Marcus H. Snow, MD: Well, I know that, nationally, there is involvement of biosimilars and interchangeability at the pharmacy level. Over 40 states have an active legislation with this because they have to enact legislation in order to substitute. If a physician writes for a product, for it to be substituted, there has to be a law allowing that to happen.
Bruce A. Feinberg, DO: And it’s a state law, not a federal one?
Marcus H. Snow, MD: It’s a state law. It has to be interchangeable. In everything we’ve talked about today, we think they are basically the same. But interchangeable means, at least in the rheumatology sense, when you switch back-and-forth, it involves a switching study. The FDA grants interchangeability status, which is higher than approval for just a simple biosimilar. If you are interchangeable at a state level, there are laws regulating if you can switch, how you can switch, and how the notification from the pharmacist to the provider goes about that switch.

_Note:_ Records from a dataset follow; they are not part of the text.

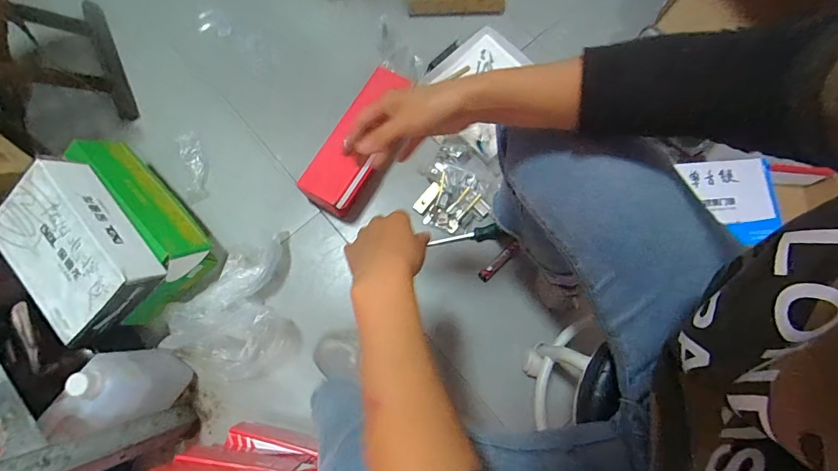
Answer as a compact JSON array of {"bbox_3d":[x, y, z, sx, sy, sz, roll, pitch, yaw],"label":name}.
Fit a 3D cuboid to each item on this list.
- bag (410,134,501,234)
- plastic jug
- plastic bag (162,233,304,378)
[{"bbox_3d":[0.079,-0.099,0.814,0.144,0.030,0.186,25,78,5],"label":"bag"},{"bbox_3d":[-0.432,0.234,0.614,0.080,0.204,0.095,15,78,3],"label":"plastic jug"},{"bbox_3d":[-0.338,0.130,0.722,0.197,0.100,0.246,-10,77,-2],"label":"plastic bag"}]

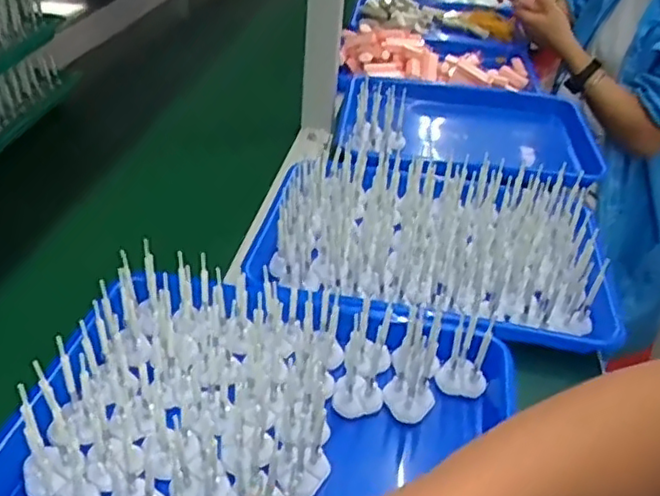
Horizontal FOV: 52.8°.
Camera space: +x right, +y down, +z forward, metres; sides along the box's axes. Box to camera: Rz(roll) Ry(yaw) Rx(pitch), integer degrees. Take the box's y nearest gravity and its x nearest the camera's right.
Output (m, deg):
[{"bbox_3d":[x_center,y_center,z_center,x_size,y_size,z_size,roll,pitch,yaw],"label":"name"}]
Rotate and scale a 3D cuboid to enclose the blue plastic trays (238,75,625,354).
[{"bbox_3d":[0.153,-0.076,0.775,0.302,0.106,0.534,14,36,13],"label":"blue plastic trays"}]

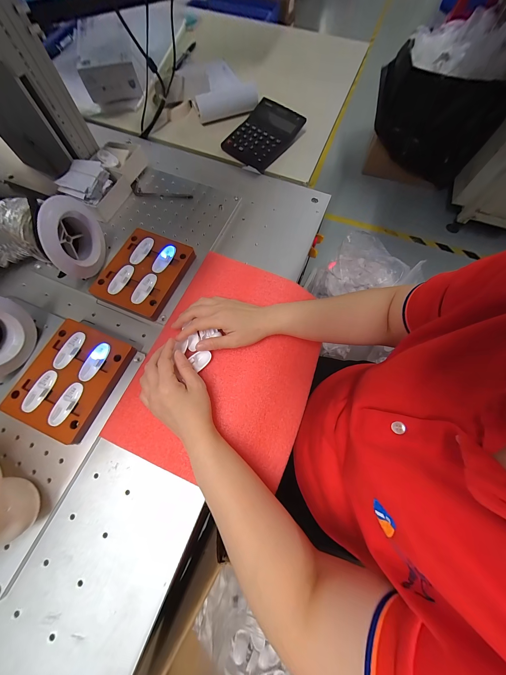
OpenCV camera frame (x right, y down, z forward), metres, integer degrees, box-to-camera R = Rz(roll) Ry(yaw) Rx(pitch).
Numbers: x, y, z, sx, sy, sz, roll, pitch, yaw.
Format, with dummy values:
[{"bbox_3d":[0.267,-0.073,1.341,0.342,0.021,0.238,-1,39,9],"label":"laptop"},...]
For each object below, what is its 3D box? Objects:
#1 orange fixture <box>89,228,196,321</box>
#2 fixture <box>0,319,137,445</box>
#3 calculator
[{"bbox_3d":[-0.186,-0.113,0.405,0.124,0.025,0.147,22,72,8],"label":"orange fixture"},{"bbox_3d":[-0.264,0.059,0.341,0.126,0.025,0.146,22,72,8],"label":"fixture"},{"bbox_3d":[0.022,-0.469,0.532,0.130,0.033,0.167,37,75,13],"label":"calculator"}]

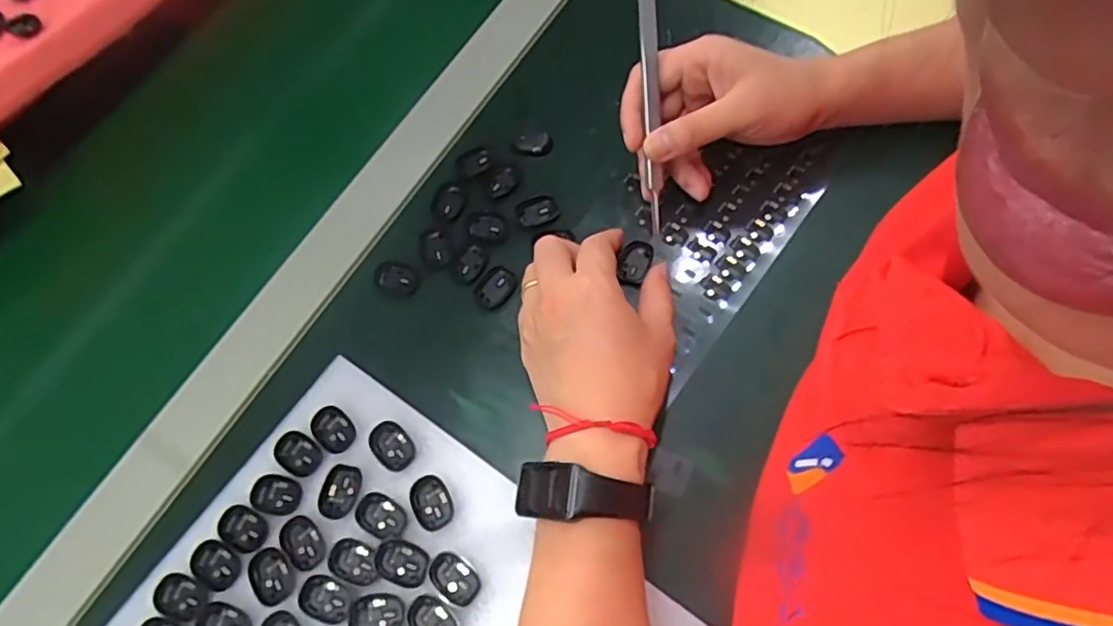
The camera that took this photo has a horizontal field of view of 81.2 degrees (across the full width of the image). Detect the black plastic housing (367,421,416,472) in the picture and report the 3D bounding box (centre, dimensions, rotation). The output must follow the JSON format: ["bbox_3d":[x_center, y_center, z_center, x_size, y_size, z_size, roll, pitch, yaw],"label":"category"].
[{"bbox_3d":[-0.089,0.071,0.351,0.020,0.005,0.028,-43,69,-12],"label":"black plastic housing"}]

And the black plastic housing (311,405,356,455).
[{"bbox_3d":[-0.124,0.064,0.357,0.026,0.004,0.021,37,75,19],"label":"black plastic housing"}]

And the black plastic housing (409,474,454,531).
[{"bbox_3d":[-0.066,0.098,0.337,0.020,0.004,0.028,-20,66,-3],"label":"black plastic housing"}]

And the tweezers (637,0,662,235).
[{"bbox_3d":[0.054,-0.124,0.373,0.011,0.012,0.154,-4,100,1],"label":"tweezers"}]

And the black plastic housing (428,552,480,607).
[{"bbox_3d":[-0.051,0.131,0.322,0.019,0.005,0.027,-43,69,-12],"label":"black plastic housing"}]

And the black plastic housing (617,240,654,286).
[{"bbox_3d":[0.047,-0.031,0.391,0.018,0.004,0.031,19,70,9],"label":"black plastic housing"}]

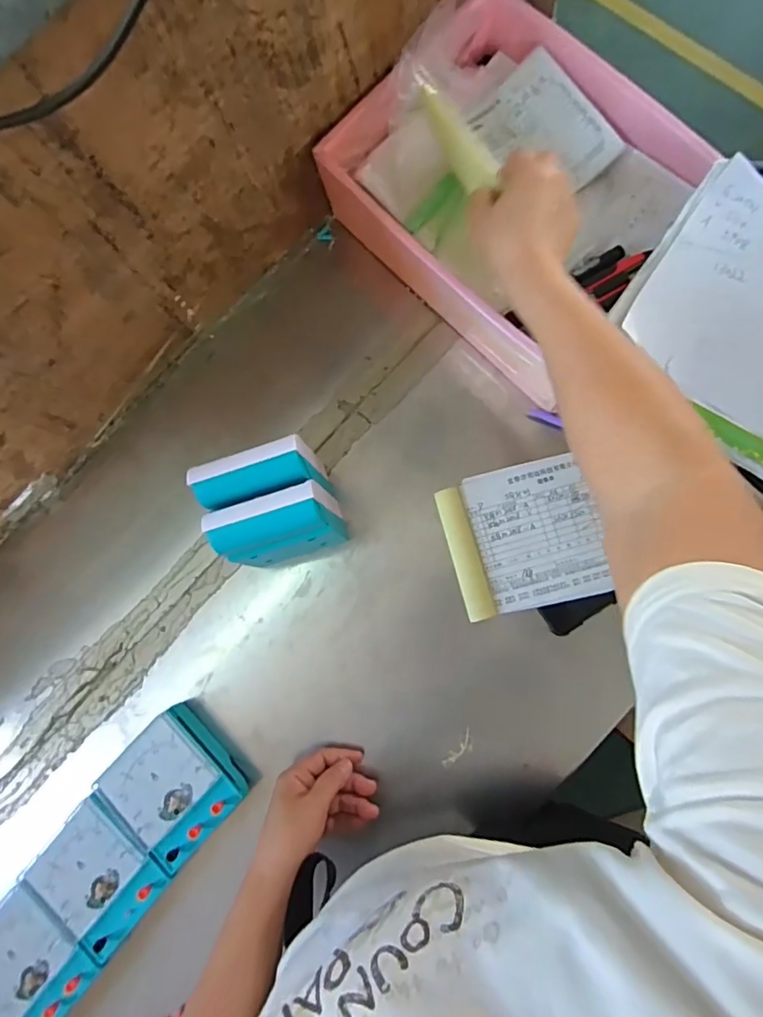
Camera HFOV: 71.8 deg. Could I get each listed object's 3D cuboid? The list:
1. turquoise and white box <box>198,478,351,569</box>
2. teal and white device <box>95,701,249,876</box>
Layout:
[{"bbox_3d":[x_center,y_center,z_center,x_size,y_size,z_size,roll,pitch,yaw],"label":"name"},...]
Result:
[{"bbox_3d":[-0.098,0.020,0.503,0.105,0.118,0.055,-19,82,3],"label":"turquoise and white box"},{"bbox_3d":[-0.201,0.270,0.515,0.113,0.042,0.105,42,88,9],"label":"teal and white device"}]

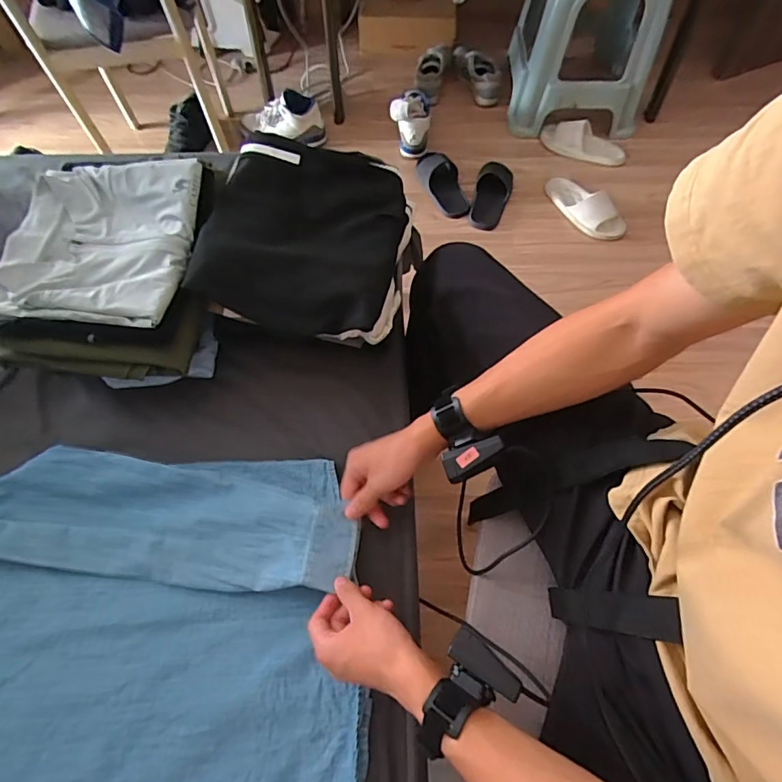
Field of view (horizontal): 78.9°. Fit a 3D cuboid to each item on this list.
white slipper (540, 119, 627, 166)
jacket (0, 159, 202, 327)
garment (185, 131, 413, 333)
[{"bbox_3d":[0.601,-0.778,1.473,0.262,0.053,0.110,18,66,8],"label":"white slipper"},{"bbox_3d":[-0.385,-0.201,0.616,0.236,0.047,0.246,5,62,0],"label":"jacket"},{"bbox_3d":[-0.118,-0.213,0.643,0.259,0.052,0.287,11,65,5],"label":"garment"}]

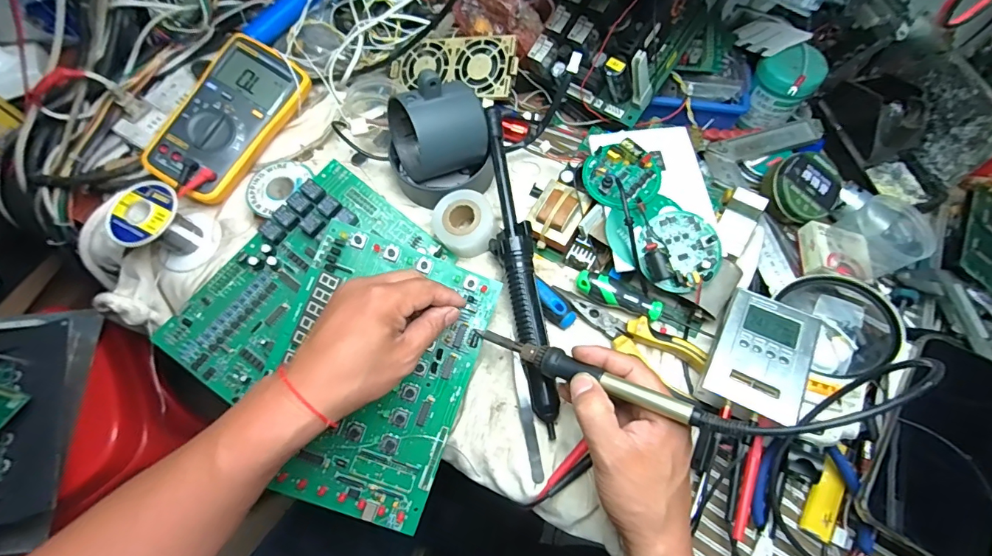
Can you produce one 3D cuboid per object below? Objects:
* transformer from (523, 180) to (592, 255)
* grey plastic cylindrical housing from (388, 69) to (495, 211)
[{"bbox_3d":[0.060,-0.059,0.446,0.048,0.035,0.058,26,70,11],"label":"transformer"},{"bbox_3d":[-0.057,-0.131,0.438,0.099,0.108,0.087,-12,68,-4],"label":"grey plastic cylindrical housing"}]

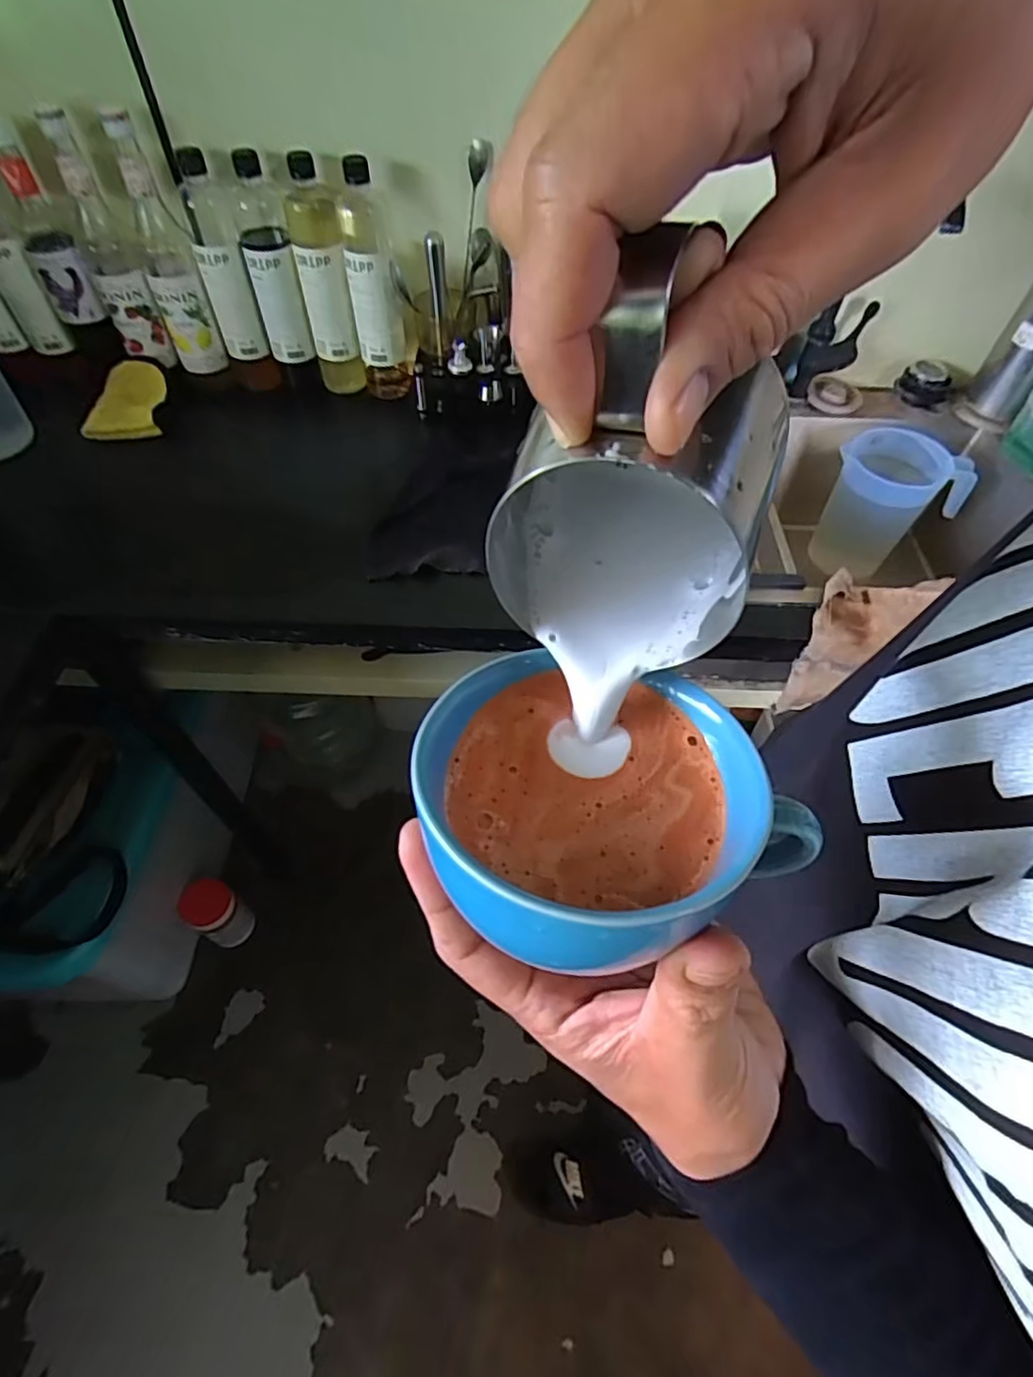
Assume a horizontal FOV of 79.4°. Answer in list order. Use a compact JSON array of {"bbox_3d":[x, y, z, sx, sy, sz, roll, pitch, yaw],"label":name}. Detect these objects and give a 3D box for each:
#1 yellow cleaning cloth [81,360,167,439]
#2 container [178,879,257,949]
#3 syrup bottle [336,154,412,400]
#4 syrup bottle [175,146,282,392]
[{"bbox_3d":[-0.537,-0.398,0.858,0.093,0.013,0.123,2,73,-9],"label":"yellow cleaning cloth"},{"bbox_3d":[-0.610,0.466,1.283,0.087,0.202,0.089,1,54,-2],"label":"container"},{"bbox_3d":[-0.188,-0.527,0.830,0.067,0.277,0.063,-9,55,-9],"label":"syrup bottle"},{"bbox_3d":[-0.379,-0.540,0.825,0.065,0.258,0.063,-17,57,-14],"label":"syrup bottle"}]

Brandon Shank, PharmD, MPH, BCOP: The regulations are really similar to the AB ratings for small molecules, as far as communicating to the patients and then communicating back to the physicians. The physicians do have the ability to override the substitution by writing “Do not substitute” on the order, which is regulation. But this does vary from state to state. The state boards from each state have taken a different spin on addressing this topic.